第4章 イリュージョン
「夢野さんと会ったかどうか、ですか?部活が始まる前に?」
変な質問だな、と自分で思うけれど仕方がない。だが柳生は至極真面目に答えてくれた。
「部活前は、私はあなたをお見かけしていませんね」
腕を組み顎に指を当て考え込む仕草をしていた彼は、すぐにはっとした表情を見せた。
「…解りましたよ、犯人が」
そしてコートを見回し仁王の姿を発見すると、足早に彼に向かって行く。
「また私になりすまして遊んでいましたね、仁王くん!」
「おいおい、突然何の冗談じゃ」
「冗談ではありません。校内でそれをやると実害が出るのでやめてください、と言ったじゃないですか」
突然柳生に責められ、グループ練習の順番を待っていた仁王がぎょっとして振り返っている。

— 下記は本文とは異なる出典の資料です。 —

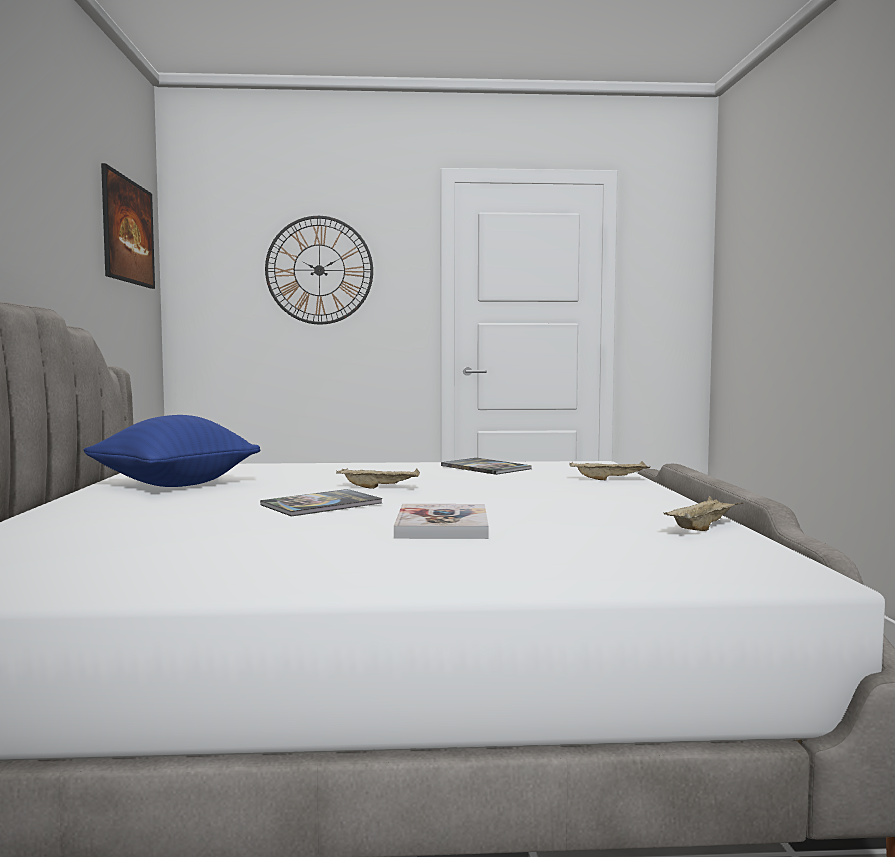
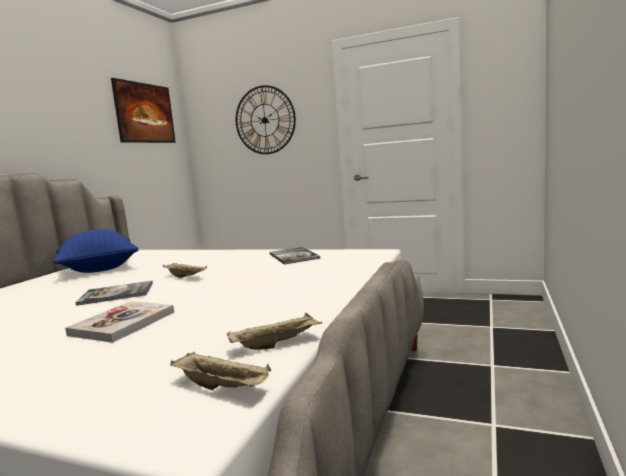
camera: 25 degrees right, 5 degrees up
(610, 479) = (346, 272): beige tray -> beige tray (223, 387)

これはどういう事なのか。萌も柳生を追いかけて、事情を詳しく聞かせてもらう。
「な、何の話ですか」
「仁王くんが私の姿になりすましていたんですよ」
言い逃れも出来そうにない程柳生がきっぱりと言い放つと、仁王は観念したようにバレたか、と小さく呟く。
「え、どうやってそんな事…」
「コツか?そうじゃのう、まずはカツラを被って…」
「仁王くん!」
ふざけ半分に返してくる仁王に柳生は再び叱責の声を上げる。それを軽くあしらって仁王は萌のほうを向き、内緒話のように手を添えて続きを説明してきた。
「相手の事をよく知ることじゃの。言動や細かい仕草、癖なんかを観察するんじゃ」
相手をよく知ったうえで、実際に体現したってこと…?嘘みたい…
知ると言っても、学校にいる限られた時間だと観察力がないと無理よね…って、今はそうじゃなくて…
「なんでそんな事するんですか?」
「面白いから、じゃのう」
…やっぱりそういう理由か…
あっさりと白状する仁王に萌はため息をついた。柳生も横で似たような反応をしている。